START Exercise text
She then emphasized kindness. [The] most precious . . . [lesson from her isolation] I learnt . . . [was] the value of kindness. Every kindness I received, small or big, convinced me that there could never be enough of it in our world. To be kind is to respond with sensitivity and human warmth to the hopes and needs of others. Even the briefest touch of kindness can lighten a heavy heart. Kindness can change the lives of people. ”

Aung san Suu Kyi concluded with these words. “Ultimately our aim should be to create a world free from the displaced, the homeless and the hopeless, a world of which each and every corner is a true sanctuary where the inhabitants will have the freedom and the capacity to live in peace. Every thought, every word, and every action that adds to the positive and the wholesome is a contribution to peace. Each and every one of us is capable of making such a contribution. Let us join hands to try to create a peaceful world where we can sleep in security and wake in happiness.”
END Exercise text
START Material provided
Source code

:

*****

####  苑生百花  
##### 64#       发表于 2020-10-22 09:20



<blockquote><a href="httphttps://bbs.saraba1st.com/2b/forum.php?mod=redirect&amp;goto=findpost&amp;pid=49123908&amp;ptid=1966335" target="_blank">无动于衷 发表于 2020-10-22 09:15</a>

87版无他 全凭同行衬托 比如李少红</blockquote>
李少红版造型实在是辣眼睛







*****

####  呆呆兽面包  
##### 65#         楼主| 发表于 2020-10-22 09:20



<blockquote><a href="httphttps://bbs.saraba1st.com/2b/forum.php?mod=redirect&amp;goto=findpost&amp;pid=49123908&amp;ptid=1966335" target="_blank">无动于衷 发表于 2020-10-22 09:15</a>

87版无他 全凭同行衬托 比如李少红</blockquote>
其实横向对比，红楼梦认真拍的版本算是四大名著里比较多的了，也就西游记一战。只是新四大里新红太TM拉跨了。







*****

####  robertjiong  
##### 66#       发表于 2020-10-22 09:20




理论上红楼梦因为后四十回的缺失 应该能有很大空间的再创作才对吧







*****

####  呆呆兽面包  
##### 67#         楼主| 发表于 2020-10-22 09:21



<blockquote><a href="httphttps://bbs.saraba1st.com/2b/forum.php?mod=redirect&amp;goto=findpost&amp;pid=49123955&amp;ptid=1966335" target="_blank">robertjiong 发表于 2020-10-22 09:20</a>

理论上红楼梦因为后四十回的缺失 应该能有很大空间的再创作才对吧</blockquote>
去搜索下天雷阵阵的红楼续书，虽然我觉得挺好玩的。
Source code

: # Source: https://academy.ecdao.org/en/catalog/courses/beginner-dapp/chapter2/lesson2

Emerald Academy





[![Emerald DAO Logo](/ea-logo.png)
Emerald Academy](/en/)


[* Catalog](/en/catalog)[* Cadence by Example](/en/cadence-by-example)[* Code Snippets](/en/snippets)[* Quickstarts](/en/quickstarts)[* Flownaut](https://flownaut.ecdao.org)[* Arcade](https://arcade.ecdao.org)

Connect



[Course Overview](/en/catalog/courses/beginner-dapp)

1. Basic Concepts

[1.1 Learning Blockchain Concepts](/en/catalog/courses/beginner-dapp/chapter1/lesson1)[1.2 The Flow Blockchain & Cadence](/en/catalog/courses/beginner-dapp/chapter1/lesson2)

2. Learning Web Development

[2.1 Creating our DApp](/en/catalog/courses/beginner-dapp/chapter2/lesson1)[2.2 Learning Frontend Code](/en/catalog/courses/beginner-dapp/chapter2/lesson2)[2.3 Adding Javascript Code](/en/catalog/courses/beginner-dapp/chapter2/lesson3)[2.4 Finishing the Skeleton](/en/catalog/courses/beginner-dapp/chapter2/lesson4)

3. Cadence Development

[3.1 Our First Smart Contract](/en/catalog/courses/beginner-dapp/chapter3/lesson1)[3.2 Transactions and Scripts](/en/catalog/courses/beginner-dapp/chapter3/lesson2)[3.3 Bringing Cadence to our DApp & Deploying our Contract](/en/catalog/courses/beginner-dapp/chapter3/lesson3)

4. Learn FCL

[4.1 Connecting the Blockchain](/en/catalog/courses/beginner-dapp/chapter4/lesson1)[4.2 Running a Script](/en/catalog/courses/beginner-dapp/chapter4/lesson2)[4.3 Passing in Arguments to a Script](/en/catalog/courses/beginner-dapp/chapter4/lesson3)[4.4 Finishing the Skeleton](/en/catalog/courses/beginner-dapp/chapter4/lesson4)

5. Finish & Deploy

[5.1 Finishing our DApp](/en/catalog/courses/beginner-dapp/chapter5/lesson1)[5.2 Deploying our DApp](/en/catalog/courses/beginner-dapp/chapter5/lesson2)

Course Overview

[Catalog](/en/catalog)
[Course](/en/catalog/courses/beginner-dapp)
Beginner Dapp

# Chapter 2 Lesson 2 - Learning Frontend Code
END Material provided
Job 1 :: Translate into Spanish this sentence from the speech excerpt on kindness and peace: "Kindness can change the lives of people."
Job 2 :: From the listing, pull out the part that opens with the line containing "[Course Overview](/en/catalog/courses/beginner-dapp)" and closes with the line containing "3. Cadence Development", both lines included.

Exercise output 1 :: La amabilidad puede cambiar la vida de las personas.

Exercise output 2 ::
[Course Overview](/en/catalog/courses/beginner-dapp)

1. Basic Concepts

[1.1 Learning Blockchain Concepts](/en/catalog/courses/beginner-dapp/chapter1/lesson1)[1.2 The Flow Blockchain & Cadence](/en/catalog/courses/beginner-dapp/chapter1/lesson2)

2. Learning Web Development

[2.1 Creating our DApp](/en/catalog/courses/beginner-dapp/chapter2/lesson1)[2.2 Learning Frontend Code](/en/catalog/courses/beginner-dapp/chapter2/lesson2)[2.3 Adding Javascript Code](/en/catalog/courses/beginner-dapp/chapter2/lesson3)[2.4 Finishing the Skeleton](/en/catalog/courses/beginner-dapp/chapter2/lesson4)

3. Cadence Development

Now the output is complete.